* [SCHRIFTLICHE AUFGABEN]
A: Was ist laut dem Forumsaustausch über Kanjis Text mit den meisten Korrekturen geschehen?
B: Erkläre anhand des Forumsaustauschs über Kanjis Text, warum die antwortende Person mit dem Inhalt nur schwer zurechtkommt.
C: Führe bitte den Forumsaustausch über Kanjis Text nach seinem letzten Satz weiter.

Die meisten der Korrekturen fielen der Kürzung zum Opfer. ;)
bernadette
Anfangs wusste ich nicht, wie ich Verwirrung meiden sollte, habe dann aber Schritt für Schritt ausgelassen, was eine "falsche Fährte" legen könnte, mich weniger an Bildlichem festgehalten.
Herrgott, was hab' ich sie atmen lassen. :lol: (bin etwas Yoga-geschädigt)
Ich habe versucht, mich in den Leser zu versetzen - warum das schwer fiel, weiß ich nicht, bin ich doch selbst die meiste Zeit einer :hmm:
@ Isegrims
Du hast mich dazu gebracht, über jedes Adjektiv eine gefühlte Ewigkeit nachzudenken. Ich sorgte mich um die Stimmung, habe aber trotzdem radikal vermieden :D
ernst offshore
Nachdem ich ja so massiv ausgemistet habe, blieb mir nur dein Lob im Hirn - auch schön.

Ein schönes Wochenende für euch. Kanji

 

Hallo Kanji, du warst fleißig, die Adjektive sind weg, das bekommt deinem Text ausgesprochen gut.

Mit dem Inhalt komme ich nur schwer zurecht. Du malst wunderschöne Bilder, Stimmungen, eine Bühne, auf der sich Figuren bewegen. Doch mir fehlt die Handlung. Irgendetwas sollte passieren. Deine Protagonistin bewegt sich von A nach B. Der Leser darf sie begleiten.

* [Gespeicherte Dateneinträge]
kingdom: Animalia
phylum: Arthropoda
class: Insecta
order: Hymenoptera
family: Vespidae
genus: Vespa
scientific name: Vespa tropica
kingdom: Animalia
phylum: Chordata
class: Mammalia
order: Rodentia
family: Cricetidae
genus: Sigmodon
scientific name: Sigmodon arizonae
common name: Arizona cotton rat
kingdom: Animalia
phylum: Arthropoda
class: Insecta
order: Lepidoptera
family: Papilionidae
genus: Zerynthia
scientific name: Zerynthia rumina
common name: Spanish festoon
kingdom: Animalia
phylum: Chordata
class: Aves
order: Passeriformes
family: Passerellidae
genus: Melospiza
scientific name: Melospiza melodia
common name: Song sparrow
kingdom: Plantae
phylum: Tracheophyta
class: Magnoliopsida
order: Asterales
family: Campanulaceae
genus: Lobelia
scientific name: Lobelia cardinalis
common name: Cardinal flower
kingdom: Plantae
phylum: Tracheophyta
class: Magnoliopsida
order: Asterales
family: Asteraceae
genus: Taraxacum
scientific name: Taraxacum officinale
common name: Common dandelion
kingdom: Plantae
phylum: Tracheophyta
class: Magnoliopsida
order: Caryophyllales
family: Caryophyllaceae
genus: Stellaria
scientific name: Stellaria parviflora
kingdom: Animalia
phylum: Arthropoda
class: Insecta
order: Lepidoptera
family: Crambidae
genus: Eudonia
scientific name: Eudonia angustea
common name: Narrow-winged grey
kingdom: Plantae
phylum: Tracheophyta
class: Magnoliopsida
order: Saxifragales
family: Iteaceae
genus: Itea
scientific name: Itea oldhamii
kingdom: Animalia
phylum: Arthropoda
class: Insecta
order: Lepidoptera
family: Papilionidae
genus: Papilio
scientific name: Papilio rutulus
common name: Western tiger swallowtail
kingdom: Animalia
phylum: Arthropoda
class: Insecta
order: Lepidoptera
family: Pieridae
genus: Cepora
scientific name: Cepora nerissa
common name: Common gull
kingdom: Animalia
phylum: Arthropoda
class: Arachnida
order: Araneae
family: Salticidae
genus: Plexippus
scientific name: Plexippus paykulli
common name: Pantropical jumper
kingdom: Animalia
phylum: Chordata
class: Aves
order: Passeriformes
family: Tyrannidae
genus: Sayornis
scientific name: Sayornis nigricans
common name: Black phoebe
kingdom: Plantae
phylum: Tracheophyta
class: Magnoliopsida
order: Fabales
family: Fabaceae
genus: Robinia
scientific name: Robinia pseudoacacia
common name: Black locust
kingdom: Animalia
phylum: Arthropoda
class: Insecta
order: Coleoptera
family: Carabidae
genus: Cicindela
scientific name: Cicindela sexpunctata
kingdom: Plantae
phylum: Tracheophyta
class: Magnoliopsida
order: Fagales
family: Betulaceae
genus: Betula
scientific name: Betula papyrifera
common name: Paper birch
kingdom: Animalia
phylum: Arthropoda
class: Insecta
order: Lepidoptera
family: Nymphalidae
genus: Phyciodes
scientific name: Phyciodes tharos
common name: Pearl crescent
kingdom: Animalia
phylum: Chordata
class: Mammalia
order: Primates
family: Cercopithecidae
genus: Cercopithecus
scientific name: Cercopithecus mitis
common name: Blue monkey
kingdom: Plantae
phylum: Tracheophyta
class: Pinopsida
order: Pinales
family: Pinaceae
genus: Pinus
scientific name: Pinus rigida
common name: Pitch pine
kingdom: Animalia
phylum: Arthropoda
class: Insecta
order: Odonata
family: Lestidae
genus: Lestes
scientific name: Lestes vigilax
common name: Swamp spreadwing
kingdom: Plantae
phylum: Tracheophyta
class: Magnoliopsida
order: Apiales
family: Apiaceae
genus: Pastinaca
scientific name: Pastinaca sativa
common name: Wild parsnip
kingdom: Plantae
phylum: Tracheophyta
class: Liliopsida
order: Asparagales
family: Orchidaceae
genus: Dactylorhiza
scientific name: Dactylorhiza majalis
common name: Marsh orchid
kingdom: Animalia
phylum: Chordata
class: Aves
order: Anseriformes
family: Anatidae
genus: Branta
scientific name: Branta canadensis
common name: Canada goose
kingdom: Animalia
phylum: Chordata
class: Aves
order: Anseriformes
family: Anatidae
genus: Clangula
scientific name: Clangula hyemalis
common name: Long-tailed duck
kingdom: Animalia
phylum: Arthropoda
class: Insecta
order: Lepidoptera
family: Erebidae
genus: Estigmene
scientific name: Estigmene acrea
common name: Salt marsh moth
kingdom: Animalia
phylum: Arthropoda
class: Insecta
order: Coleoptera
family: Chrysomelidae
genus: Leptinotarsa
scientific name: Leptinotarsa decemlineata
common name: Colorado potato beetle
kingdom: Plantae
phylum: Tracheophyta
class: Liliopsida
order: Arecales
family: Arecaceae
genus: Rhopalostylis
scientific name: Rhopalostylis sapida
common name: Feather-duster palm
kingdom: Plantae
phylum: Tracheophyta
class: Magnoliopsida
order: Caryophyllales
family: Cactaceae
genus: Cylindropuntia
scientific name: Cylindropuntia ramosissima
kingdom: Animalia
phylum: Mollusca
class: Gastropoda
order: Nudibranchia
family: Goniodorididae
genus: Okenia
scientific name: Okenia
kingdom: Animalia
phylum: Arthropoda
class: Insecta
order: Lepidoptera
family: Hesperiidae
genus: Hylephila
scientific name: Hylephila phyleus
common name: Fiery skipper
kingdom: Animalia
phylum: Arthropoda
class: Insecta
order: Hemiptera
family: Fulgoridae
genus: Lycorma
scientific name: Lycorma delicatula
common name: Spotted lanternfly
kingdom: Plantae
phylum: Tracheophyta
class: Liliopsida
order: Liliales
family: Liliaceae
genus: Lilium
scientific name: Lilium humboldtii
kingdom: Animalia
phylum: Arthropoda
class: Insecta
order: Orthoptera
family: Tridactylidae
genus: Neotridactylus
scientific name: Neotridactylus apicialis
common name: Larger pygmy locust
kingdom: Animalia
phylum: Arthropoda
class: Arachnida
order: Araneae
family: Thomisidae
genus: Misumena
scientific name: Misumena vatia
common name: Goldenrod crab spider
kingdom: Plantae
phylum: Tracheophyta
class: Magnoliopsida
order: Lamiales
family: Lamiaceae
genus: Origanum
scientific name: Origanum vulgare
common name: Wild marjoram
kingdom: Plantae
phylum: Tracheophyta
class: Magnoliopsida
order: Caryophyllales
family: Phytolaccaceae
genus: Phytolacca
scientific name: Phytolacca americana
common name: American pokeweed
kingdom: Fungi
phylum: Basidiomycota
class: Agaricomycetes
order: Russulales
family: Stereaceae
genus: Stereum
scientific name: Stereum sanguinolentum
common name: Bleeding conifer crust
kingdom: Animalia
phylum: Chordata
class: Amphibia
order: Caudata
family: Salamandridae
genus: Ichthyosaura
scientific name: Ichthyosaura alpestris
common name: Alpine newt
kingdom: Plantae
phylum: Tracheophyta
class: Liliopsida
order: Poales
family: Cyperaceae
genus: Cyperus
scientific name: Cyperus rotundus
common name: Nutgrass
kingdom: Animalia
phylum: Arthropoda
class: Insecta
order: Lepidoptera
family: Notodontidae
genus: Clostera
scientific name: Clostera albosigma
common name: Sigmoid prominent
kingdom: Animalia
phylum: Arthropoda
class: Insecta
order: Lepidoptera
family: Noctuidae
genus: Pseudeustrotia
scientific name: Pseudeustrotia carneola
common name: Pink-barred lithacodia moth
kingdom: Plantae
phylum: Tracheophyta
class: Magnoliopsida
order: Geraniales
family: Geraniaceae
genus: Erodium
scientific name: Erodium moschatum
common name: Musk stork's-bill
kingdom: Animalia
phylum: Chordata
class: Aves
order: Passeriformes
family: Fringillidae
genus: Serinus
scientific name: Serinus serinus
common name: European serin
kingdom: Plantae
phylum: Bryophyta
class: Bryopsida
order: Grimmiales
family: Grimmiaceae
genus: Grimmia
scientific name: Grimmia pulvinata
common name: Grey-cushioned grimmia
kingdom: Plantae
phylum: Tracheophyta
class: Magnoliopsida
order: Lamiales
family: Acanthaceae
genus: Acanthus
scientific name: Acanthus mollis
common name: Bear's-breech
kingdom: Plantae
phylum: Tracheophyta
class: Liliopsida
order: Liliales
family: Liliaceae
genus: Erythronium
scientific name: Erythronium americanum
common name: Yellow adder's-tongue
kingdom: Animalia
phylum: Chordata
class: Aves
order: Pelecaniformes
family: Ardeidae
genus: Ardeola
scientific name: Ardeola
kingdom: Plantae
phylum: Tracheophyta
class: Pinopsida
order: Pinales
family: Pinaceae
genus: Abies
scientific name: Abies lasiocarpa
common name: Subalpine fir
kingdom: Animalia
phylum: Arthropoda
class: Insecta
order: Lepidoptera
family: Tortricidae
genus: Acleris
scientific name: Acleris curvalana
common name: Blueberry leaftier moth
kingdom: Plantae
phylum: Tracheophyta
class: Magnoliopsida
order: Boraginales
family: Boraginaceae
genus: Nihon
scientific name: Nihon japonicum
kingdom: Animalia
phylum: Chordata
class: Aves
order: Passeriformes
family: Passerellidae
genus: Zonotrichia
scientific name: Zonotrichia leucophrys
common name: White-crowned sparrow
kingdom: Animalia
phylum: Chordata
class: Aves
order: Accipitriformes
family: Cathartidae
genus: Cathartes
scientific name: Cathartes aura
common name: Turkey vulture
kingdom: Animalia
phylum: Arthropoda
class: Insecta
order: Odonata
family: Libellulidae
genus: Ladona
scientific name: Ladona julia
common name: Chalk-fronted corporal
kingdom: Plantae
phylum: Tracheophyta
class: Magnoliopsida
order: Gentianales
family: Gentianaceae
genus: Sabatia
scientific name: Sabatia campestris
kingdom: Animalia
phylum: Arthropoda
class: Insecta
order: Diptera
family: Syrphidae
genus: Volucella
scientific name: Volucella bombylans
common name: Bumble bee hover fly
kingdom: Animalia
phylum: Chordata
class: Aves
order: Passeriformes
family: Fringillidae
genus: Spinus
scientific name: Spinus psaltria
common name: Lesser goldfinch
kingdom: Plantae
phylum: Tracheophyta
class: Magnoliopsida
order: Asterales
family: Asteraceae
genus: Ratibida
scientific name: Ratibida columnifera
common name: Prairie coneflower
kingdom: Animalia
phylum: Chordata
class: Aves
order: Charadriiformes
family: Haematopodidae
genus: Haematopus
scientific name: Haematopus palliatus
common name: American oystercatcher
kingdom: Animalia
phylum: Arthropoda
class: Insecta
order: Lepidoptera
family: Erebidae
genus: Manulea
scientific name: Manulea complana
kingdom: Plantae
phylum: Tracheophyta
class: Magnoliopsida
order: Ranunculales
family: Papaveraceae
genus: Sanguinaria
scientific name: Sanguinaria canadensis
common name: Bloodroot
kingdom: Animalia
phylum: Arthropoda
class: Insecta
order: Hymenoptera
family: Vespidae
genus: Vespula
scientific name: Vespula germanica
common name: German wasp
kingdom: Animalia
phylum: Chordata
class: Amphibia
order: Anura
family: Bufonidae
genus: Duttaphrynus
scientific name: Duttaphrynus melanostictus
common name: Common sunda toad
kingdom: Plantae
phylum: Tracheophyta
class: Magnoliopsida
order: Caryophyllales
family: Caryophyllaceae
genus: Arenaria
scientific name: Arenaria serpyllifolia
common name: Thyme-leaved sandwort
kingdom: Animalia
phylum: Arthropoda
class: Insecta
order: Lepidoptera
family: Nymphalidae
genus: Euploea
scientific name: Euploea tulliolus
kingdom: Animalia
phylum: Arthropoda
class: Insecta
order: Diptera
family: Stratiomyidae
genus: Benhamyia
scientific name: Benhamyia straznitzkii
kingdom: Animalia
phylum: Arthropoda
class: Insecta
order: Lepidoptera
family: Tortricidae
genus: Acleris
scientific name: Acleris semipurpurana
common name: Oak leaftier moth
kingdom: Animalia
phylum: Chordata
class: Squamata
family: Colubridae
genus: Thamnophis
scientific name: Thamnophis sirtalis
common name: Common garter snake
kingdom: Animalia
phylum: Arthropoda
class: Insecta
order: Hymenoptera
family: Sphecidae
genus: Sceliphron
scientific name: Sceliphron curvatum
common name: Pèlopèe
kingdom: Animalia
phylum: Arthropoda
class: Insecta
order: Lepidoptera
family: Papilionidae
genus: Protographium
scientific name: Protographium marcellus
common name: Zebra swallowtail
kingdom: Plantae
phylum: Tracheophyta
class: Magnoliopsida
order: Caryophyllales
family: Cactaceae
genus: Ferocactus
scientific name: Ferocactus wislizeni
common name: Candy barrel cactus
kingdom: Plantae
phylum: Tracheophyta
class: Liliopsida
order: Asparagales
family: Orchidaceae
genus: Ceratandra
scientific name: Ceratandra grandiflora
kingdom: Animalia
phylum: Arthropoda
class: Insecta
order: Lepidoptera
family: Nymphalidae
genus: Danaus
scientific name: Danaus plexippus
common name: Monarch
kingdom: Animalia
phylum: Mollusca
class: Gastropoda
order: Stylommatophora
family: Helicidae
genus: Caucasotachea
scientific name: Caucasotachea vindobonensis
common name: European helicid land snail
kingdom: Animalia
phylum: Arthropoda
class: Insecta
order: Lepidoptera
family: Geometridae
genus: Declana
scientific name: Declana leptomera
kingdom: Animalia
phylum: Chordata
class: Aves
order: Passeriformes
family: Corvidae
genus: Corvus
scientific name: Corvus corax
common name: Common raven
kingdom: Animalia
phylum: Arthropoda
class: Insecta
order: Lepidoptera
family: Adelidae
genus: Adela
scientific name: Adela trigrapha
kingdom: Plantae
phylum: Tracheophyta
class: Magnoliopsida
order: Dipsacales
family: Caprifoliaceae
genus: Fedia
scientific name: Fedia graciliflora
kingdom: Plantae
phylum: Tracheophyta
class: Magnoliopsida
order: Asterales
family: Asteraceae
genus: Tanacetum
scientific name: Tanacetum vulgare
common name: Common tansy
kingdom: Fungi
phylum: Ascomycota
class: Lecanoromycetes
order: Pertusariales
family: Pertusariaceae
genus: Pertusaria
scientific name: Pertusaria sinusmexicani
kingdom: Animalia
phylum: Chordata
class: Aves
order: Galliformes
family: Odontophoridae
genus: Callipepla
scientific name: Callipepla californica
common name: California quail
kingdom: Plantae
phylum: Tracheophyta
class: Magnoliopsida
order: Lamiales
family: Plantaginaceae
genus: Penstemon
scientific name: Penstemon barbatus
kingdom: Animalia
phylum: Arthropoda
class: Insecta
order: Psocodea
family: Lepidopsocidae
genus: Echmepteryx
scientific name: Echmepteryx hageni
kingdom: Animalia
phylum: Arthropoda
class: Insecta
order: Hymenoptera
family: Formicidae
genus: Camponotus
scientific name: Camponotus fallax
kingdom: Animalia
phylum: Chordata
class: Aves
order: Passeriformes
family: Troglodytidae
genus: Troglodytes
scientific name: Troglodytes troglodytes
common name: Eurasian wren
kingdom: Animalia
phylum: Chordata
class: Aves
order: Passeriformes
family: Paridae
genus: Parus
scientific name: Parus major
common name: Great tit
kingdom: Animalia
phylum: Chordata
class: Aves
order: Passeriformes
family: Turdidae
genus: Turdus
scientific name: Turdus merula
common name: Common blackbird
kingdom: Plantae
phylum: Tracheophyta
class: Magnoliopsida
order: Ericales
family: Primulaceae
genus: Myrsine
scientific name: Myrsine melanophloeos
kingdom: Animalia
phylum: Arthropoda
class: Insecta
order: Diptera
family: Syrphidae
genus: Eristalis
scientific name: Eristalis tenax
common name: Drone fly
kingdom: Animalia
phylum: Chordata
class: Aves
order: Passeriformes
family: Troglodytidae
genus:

* [LÖSUNGEN SIEHE UNTEN]
A: Sie fielen der Kürzung zum Opfer.

B: Kanji malt zwar wunderschöne Bilder, Stimmungen und eine Bühne, auf der sich Figuren bewegen, doch es fehlt die Handlung. Es passiert nichts; die Protagonistin bewegt sich nur von A nach B, und der Leser darf sie begleiten.

C:
Es wäre hilfreich für mich, du würdest mir eine Inhaltsangabe schreiben. Was genau passiert in dieser Geschichte. Ich bleibe dran!


Liebe Grüße!
Amelie

 

Guten Abend, Amelie,

oje, wenn ich für diese kleine Geschichte eine Inhaltsangabe schreiben muss, dann ist wohl was schief gelaufen.
Du hast sehr recht, es passiert nicht viel. Es gibt keine Action, alles geschieht mit der Protagonistin. Durch diesen heißen Sommernachmittag kommt sie sich und ihren Bedürfnissen auf die Schliche. Nix Weltbewegendes, eine kleine Entwickung, die offenbar nicht durchscheint. :hmm:

Tut mir leid. Hab einen schönen Samstagabend. Kanji

 

Nein, Kanji, so schnell lass ich dich nicht los. Du musst doch eine Idee haben, was du in dieser Geschichte erzählen willst. Irgendetwas. ????????????